Fla. suspects up to 8 involved in couple’s slaying
Cameras set up for child care saw chilling break-in
PENSACOLA, Fla. - Byrd and Melanie Billings had a growing brood of adopted children with autism, Down syndrome, and other disabilities, and took care to make their nine-bedroom house a safe place for them, wiring it with surveillance cameras in every room.
It was those cameras that captured images of the masked men who shot the wealthy couple to death in a break-in executed with chilling precision.
Authorities made three arrests over the weekend, but the mystery around town only deepened yesterday, when Sheriff David Morgan said that as many as eight people in all may have been involved and that the crime appeared to have “numerous motives,’’ though robbery was the only one he would mention.
“Mr. Billings was well-to-do. He was an entrepreneur and he opened his home to the community. You are asking me to speculate on a motive. That could have been one reason,’’ Morgan said, likening the killings to the 1959 slayings of a Kansas farm family that were chronicled by Truman Capote in the book “In Cold Blood.’’
The video from Thursday showed three armed, masked men arriving in a red van, entering through the front of the house, and then returning to the vehicle. Others dressed in what the sheriff called “ninja garb’’ went in through an unlocked utility door in the back. They were in and out in under 10 minutes.
The sheriff would not say what, if anything, was stolen.
Some of the nine children in the house at the time were sleeping, but several others saw the break-in, authorities said. One left the house and went to get a neighbor, who called 911.
“I think you’ll find this particularly chilling and here’s why: We have a team that enters at the rear of the home and another that enters at the front of the home,’’ Morgan said. “It leads me to believe this was a very well-planned and methodical operation.’’
Morgan said, however, that there was no indication anyone had unlocked the door for the intruders. “I believe it was a matter of course in this community that they felt comfortable enough to leave the door unlocked,’’ he added. He also said he knew of no connection between the men under arrest and the Billings family.
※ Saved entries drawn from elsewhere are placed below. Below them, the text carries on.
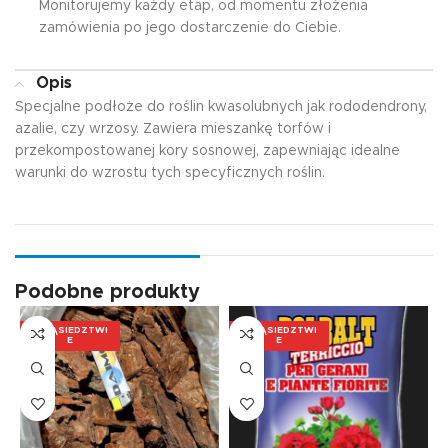
Monitorujemy każdy etap, od momentu złożenia
zamówienia po jego dostarczenie do Ciebie.
Opis
Specjalne podłoże do roślin kwasolubnych jak rododendrony,
azalie, czy wrzosy. Zawiera mieszankę torfów i
przekompostowanej kory sosnowej, zapewniając idealne
warunki do wzrostu tych specyficznych roślin.
Podobne produkty
W SĄSIEDZTWI
W SĄSIEDZTWI
E
E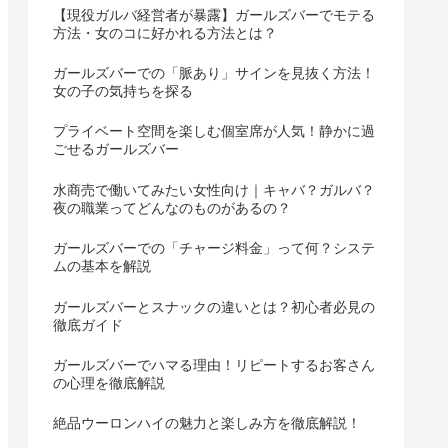
【現役ガルバ経営者が暴露】ガールズバーでモテる
方法・女のコに好かれる方法とは？
ガールズバーでの「脈あり」サインを見抜く方法！
女の子の気持ちを探る
プライベート空間を楽しむ個室席が人気！静かに過
ごせるガールズバー
水商売で働いてみたい女性向け｜キャバ？ガルバ？
夜の職業ってどんなのものがあるの？
ガールズバーでの「チャージ料金」って何？システ
ムの基本を解説
ガールズバーとスナックの違いとは？初心者必見の
徹底ガイド
ガールズバーでハマる理由！リピートするお客さん
の心理を徹底解説
絶品ウーロンハイの魅力と楽しみ方を徹底解説！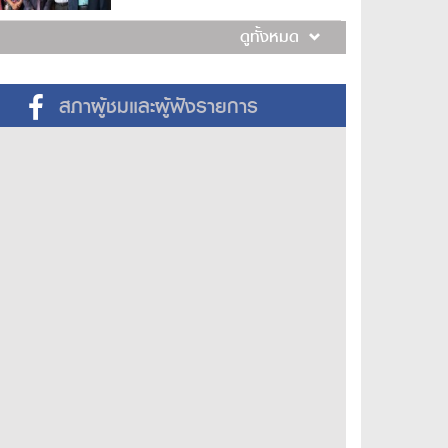
ดูทั้งหมด
สภาผู้ชมและผู้ฟังรายการ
The Billingses owned several local businesses, including a finance company and a used-car dealership. They lived in Beulah, a rural area west of Pensacola, near the Alabama line, in a house set deep in the woods. They had 16 children in all - 12 of them adopted.
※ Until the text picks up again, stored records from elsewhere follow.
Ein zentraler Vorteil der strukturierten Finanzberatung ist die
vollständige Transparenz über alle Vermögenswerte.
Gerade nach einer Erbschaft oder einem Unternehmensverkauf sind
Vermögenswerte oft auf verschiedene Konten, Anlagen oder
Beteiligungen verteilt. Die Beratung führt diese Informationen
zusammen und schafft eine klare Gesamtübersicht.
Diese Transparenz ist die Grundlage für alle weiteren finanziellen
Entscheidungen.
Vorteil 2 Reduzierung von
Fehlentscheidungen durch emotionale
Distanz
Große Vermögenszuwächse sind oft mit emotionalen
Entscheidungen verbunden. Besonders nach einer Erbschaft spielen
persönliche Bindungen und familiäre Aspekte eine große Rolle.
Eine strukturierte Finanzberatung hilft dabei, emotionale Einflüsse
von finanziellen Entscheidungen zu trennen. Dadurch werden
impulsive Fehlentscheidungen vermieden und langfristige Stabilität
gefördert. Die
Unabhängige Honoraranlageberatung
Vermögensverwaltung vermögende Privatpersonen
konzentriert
In a 2005 story in the Pensacola News Journal, the couple said they wanted to share their wealth with children in need, but had not expected their family would grow so large.
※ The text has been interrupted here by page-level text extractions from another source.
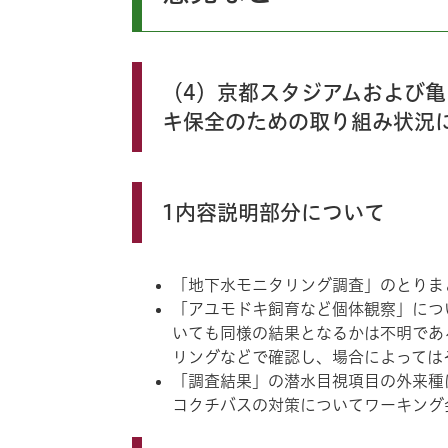
（4）京都スタジアムおよび
キ保全のための取り組み状況
1内容説明部分について
「地下水モニタリング調査」のとりまと
「アユモドキ飼育など個体観察」につ
いても同様の結果となるかは不明であ
リングなどで確認し、場合によっては
「調査結果」の潜水目視項目の外来種
コクチバスの対策についてワーキング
“It just happened,’’ said Melanie Billings, who was 43 when she died. “I just wanted to give them a better life.’’
The surveillance system was installed to help the couple keep track of their children as they wandered through the large house and yard, said Susan Berry, principal of Escambia Westgate School in Pensacola, which some of the children attended.
Tips from the public led police to the van Saturday. Day laborer Wayne Coldiron, 41, turned himself in Sunday, and Leonard P. Gonzalez Jr., 35, was arrested the same day in a neighboring county. They were charged with murder and home invasion.
Authorities also jailed Gonzalez’s father on a charge of evidence tampering. Police said the 56-year-old tried to paint over and hide damage on the van.